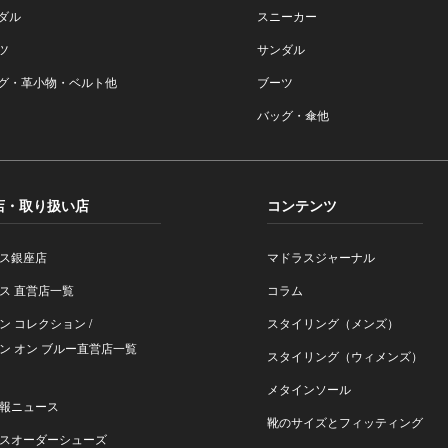
ダル
スニーカー
ツ
サンダル
グ・革小物・ベルト他
ブーツ
バッグ・傘他
店・取り扱い店
コンテンツ
ス銀座店
マドラスジャーナル
ス 直営店一覧
コラム
ン コレクション /
スタイリング（メンズ）
ン オン ブルー直営店一覧
スタイリング（ウィメンズ）
メタインソール
報ニュース
靴のサイズとフィッティング
スオーダーシューズ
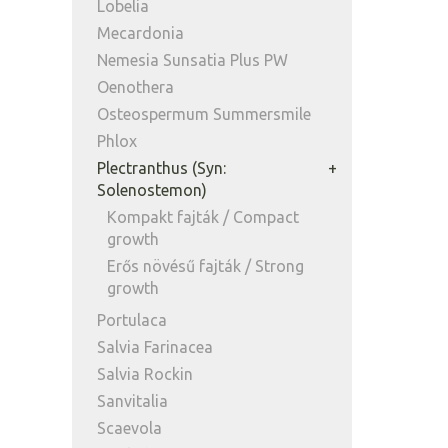
Lobelia
Mecardonia
Nemesia Sunsatia Plus PW
Oenothera
Osteospermum Summersmile
Phlox
Plectranthus (Syn:
Solenostemon)
Kompakt fajták / Compact
growth
Erős növésű fajták / Strong
growth
Portulaca
Salvia Farinacea
Salvia Rockin
Sanvitalia
Scaevola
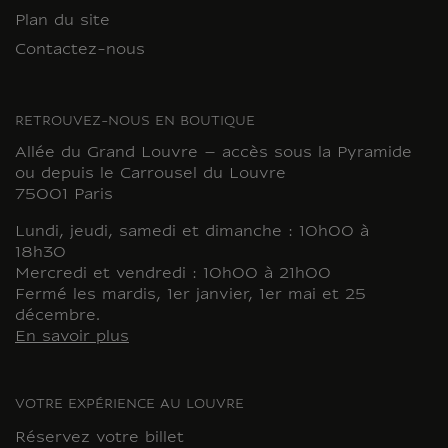
Plan du site
Contactez-nous
RETROUVEZ-NOUS EN BOUTIQUE
Allée du Grand Louvre – accès sous la Pyramide
ou depuis le Carrousel du Louvre
75001 Paris
Lundi, jeudi, samedi et dimanche : 10h00 à
18h30
Mercredi et vendredi : 10h00 à 21h00
Fermé les mardis, 1er janvier, 1er mai et 25
décembre.
En savoir plus
VOTRE EXPÉRIENCE AU LOUVRE
Réservez votre billet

════════

» To-do item
Reproduce all the records above, leaving out the pictures, with "growth" replaced by "habit" wherever it occurs and every other line kept unchanged.

» Output for this exercise
ダル
スニーカー
ツ
サンダル
グ・革小物・ベルト他
ブーツ
バッグ・傘他
店・取り扱い店
コンテンツ
ス銀座店
マドラスジャーナル
ス 直営店一覧
コラム
ン コレクション /
スタイリング（メンズ）
ン オン ブルー直営店一覧
スタイリング（ウィメンズ）
メタインソール
報ニュース
靴のサイズとフィッティング
スオーダーシューズ
Lobelia
Mecardonia
Nemesia Sunsatia Plus PW
Oenothera
Osteospermum Summersmile
Phlox
Plectranthus (Syn:
Solenostemon)
Kompakt fajták / Compact
habit
Erős növésű fajták / Strong
habit
Portulaca
Salvia Farinacea
Salvia Rockin
Sanvitalia
Scaevola
Plan du site
Contactez-nous
RETROUVEZ-NOUS EN BOUTIQUE
Allée du Grand Louvre – accès sous la Pyramide
ou depuis le Carrousel du Louvre
75001 Paris
Lundi, jeudi, samedi et dimanche : 10h00 à
18h30
Mercredi et vendredi : 10h00 à 21h00
Fermé les mardis, 1er janvier, 1er mai et 25
décembre.
En savoir plus
VOTRE EXPÉRIENCE AU LOUVRE
Réservez votre billet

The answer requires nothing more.